The ABL memo has no legal value as such. It is a piece of advice that is not binding. Yet in Beirut, most of the commercial banks choose to be on the safe side and simply refuse to deal with Syrian nationals.
“When a Syrian person walks in and asks to open an account, I politely refuse. It might not be nice, but nobody wants a headache,” said a branch manager at another Lebanese bank who also wanted to remain anonymous.
“As a bank, I need the United States for all my transactions outside of Lebanon. The relationship with correspondent banks is something I will never compromise on and so our choice is to stop dealing with Syrian citizens as a whole. We do not open accounts and we allow ourselves to close existing ones,” she added.

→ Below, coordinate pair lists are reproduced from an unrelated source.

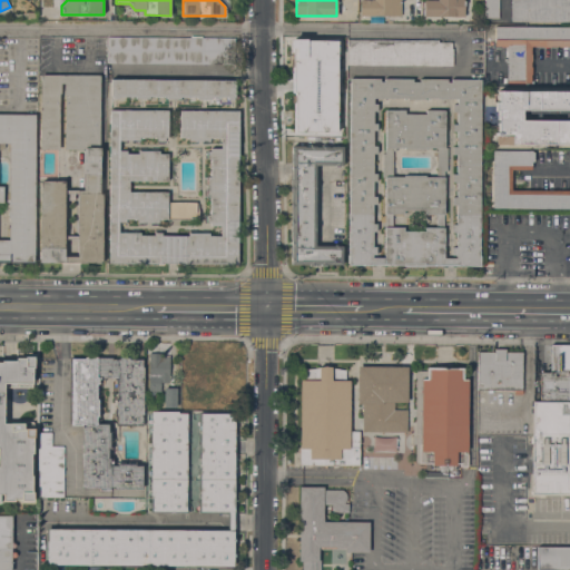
[(360,17),(360,0),(401,0),(401,17),(360,17)]
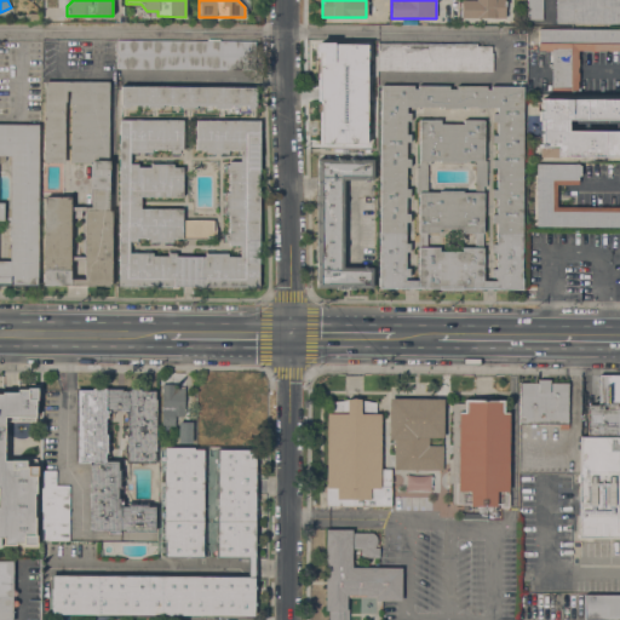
[(460,18),(460,0),(476,1),(476,0),(505,0),(505,18),(460,18)]
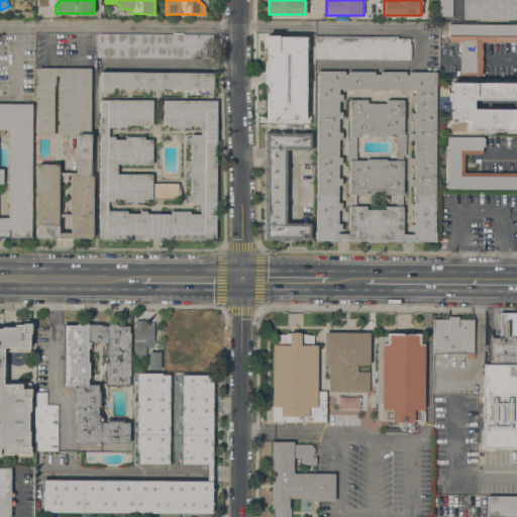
[(452,0),(452,16),(439,16),(439,0),(452,0)]
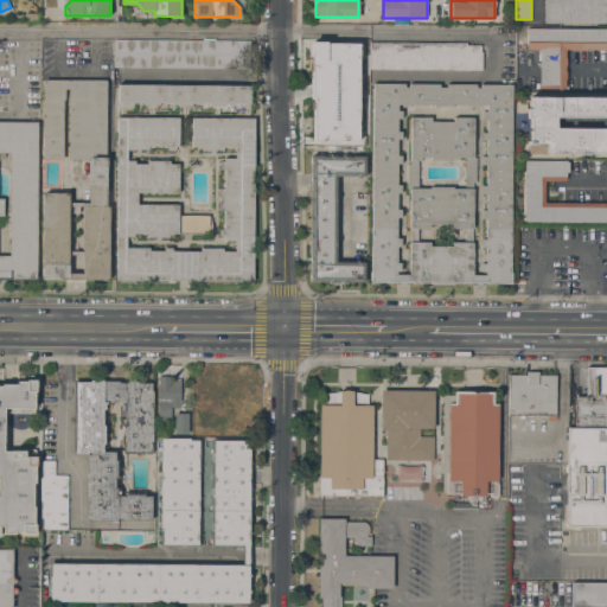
[(606,0),(606,23),(543,23),(543,0),(606,0)]
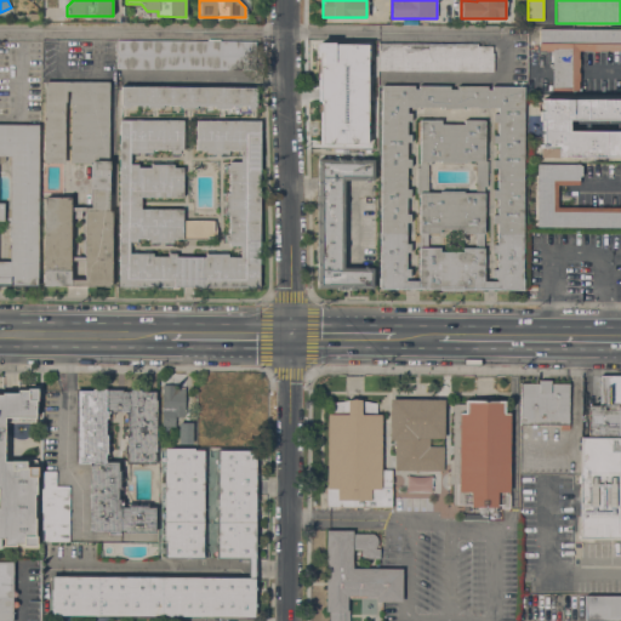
[(620,51),(616,51),(616,52),(608,52),(608,51),(598,51),(591,51),(579,51),(579,60),(579,68),(577,67),(577,73),(579,73),(579,81),(577,81),(577,91),(552,91),(552,51),(539,50),(539,29),(620,29),(620,51)]
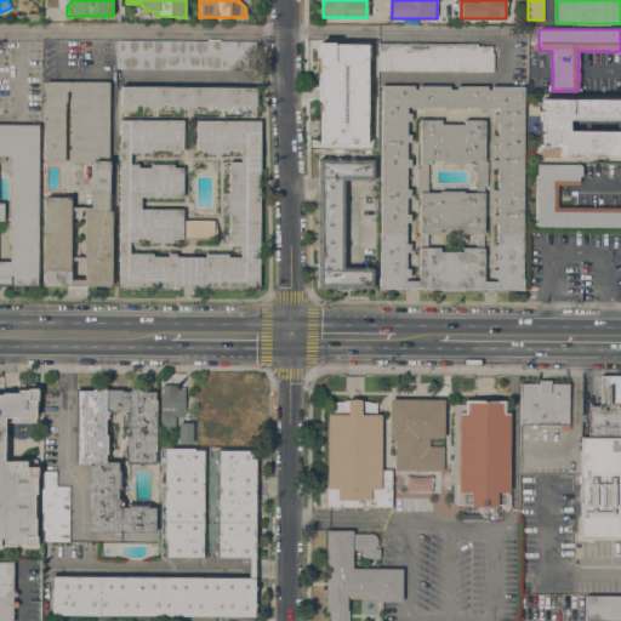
[(117,40),(255,41),(255,69),(117,69),(117,40)]
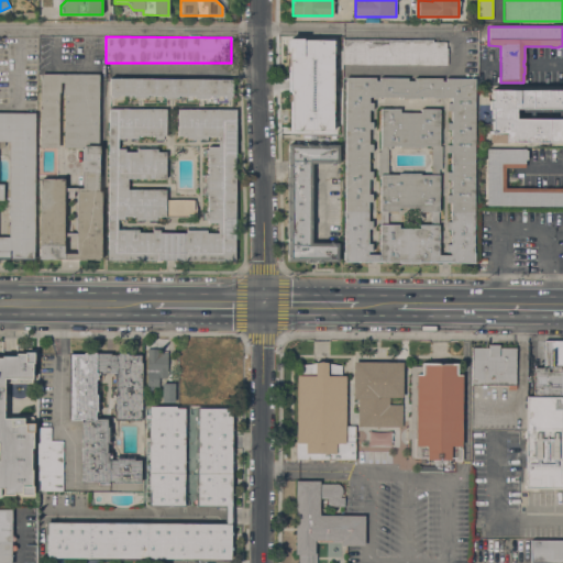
[(331,131),(331,40),(288,39),(287,131),(331,131)]
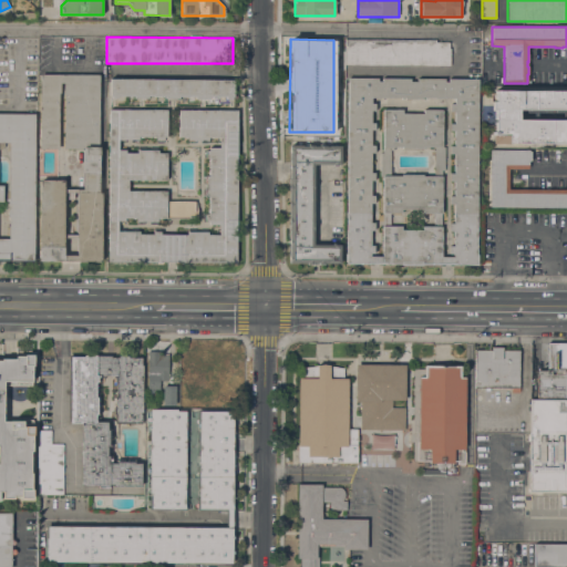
[(450,48),(450,65),(344,64),(344,39),(435,40),(435,42),(450,42),(450,45),(450,48)]
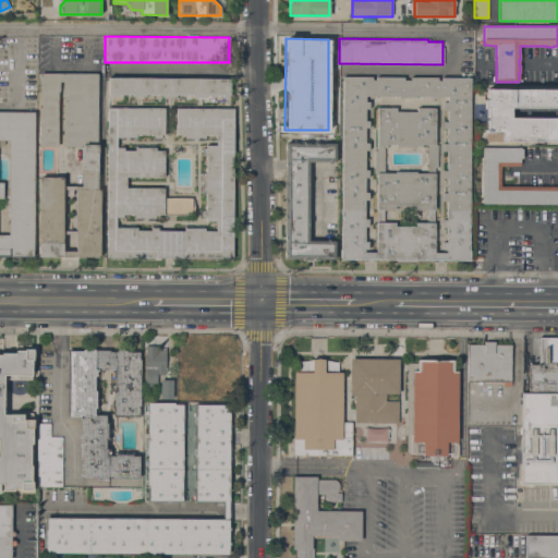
[(38,256),(39,177),(63,177),(63,184),(76,184),(76,186),(81,186),(82,146),(62,146),(63,92),(62,92),(62,82),(60,82),(59,92),(58,92),(58,146),(39,146),(40,73),(98,73),(97,189),(100,189),(99,257),(38,256)]
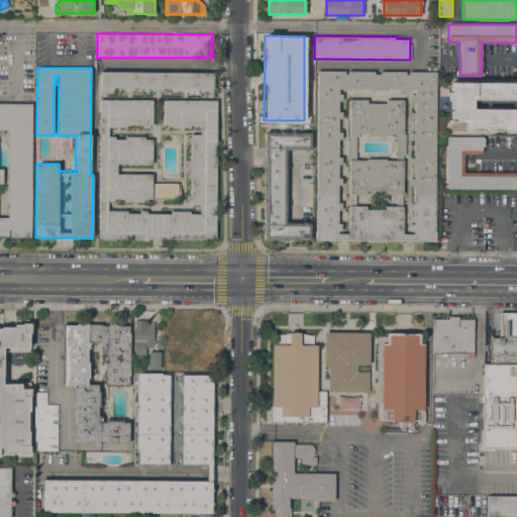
[(366,242),(366,241),(315,241),(315,235),(316,235),(317,71),(344,71),(344,74),(348,74),(348,71),(374,71),(374,75),(380,75),(380,72),(405,72),(405,75),(409,75),(409,72),(435,72),(434,232),(435,232),(435,241),(385,241),(385,242),(366,242)]
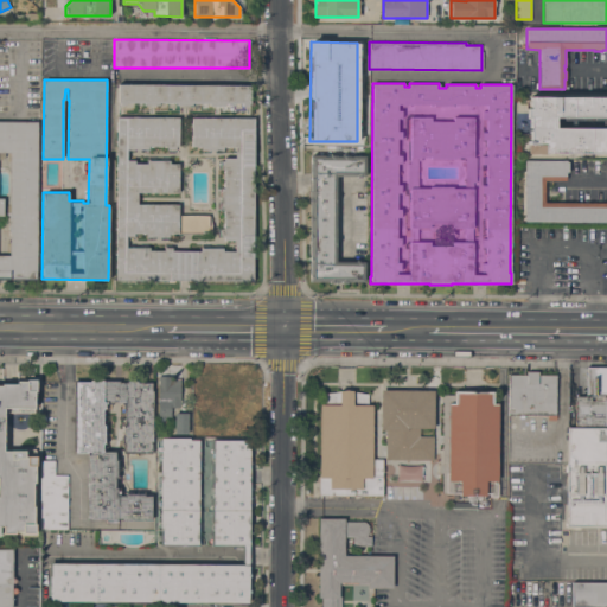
[(250,85),(250,103),(248,103),(248,107),(242,106),(242,103),(224,103),(224,106),(209,106),(209,103),(191,103),(191,106),(176,106),(176,103),(158,103),(158,106),(144,106),(144,102),(125,102),(125,104),(120,104),(120,103),(117,103),(117,84),(250,85)]
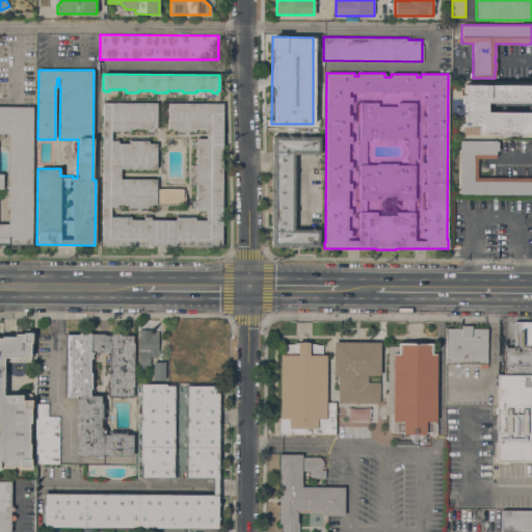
[(531,134),(477,134),(477,135),(461,135),(461,124),(464,124),(464,103),(461,103),(461,96),(464,96),(464,85),(531,85),(531,134)]
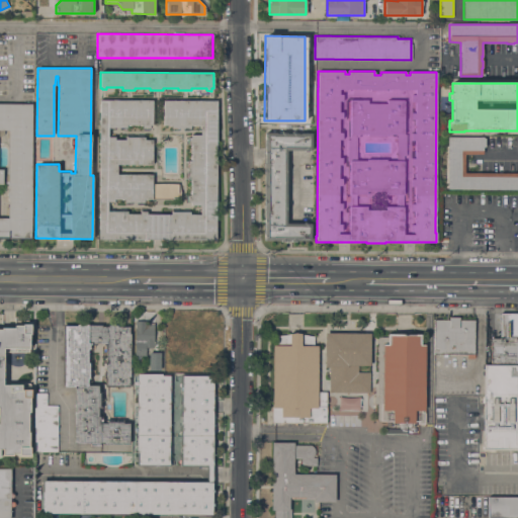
[(153,125),(150,125),(150,127),(143,127),(143,125),(126,124),(126,127),(108,127),(108,137),(114,138),(114,140),(125,140),(125,137),(144,138),(144,140),(153,140),(152,165),(117,164),(117,174),(152,174),(152,184),(178,184),(178,192),(180,192),(180,199),(144,199),(144,201),(125,201),(125,199),(114,199),(114,201),(107,201),(107,211),(126,211),(126,213),(140,213),(140,210),(147,211),(147,213),(171,214),(171,211),(190,211),(190,214),(200,214),(200,205),(190,204),(190,202),(188,202),(188,195),(191,195),(191,179),(188,179),(188,160),(191,160),(191,145),(188,145),(188,138),(191,138),(191,135),(200,135),(200,125),(190,125),(190,128),(172,127),(172,124),(163,124),(164,100),(218,101),(216,240),(98,239),(100,99),(153,100),(153,125)]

A Correspondent Bank is a foreign financial institution that acts like a domestic bank's agent abroad, facilitating transactions and other services. Losing correspondent banking relationships (CBRs) is a matter of great concern to Lebanese and Arab banks. According to a recent IMF/World Bank/Arab Monetary Fund report, 40 percent of Arab banks are experiencing “a significant decline” in the scale of CBRs, with 167 terminated accounts in 2015.
There are several reasons why western banks are cutting ties with their Arab partners, including concerns about money laundering and terror financing, imposition of sanctions and an overall decline in the appetite for risk.
From de-risking to financial discrimination
In that context, the behaviour of Lebanese banks towards Syrian clients is a typical case of de-risking. For fear of losing CBRs, local establishments prefer to stop operating with entire groups of people, even if that implies financial exclusion. Yet there is more to it than a fear of international sanctions. Such measures also follow economic rationales.
“Of course there is a commercial logic when we refuse Syrian requests," admitted one anonymous branch manager. “Most of them are only in Lebanon temporarily and do not have a lot of wealth, so it wouldn’t be profitable for our bank to accept such clients."
“I fear that the core reason behind the financial exclusion measures taken on by large banks remains the same: profitability," said Wissam H Fattouh, Secretary General at the Union of Arab Banks, a regional institution that operates under the Arab League’s umbrella. “We feel that de-risking has evolved towards a form of financial discrimination where decisions are led by perception instead of facts, where some regulations protect the strong instead of the weak, and where certain policies are driven by profit instead of morals.”
*Correction - This story originally identified Banque Libano-Française as the bank in question, when it should actually have been CitiBank Beirut. This has now been corrected.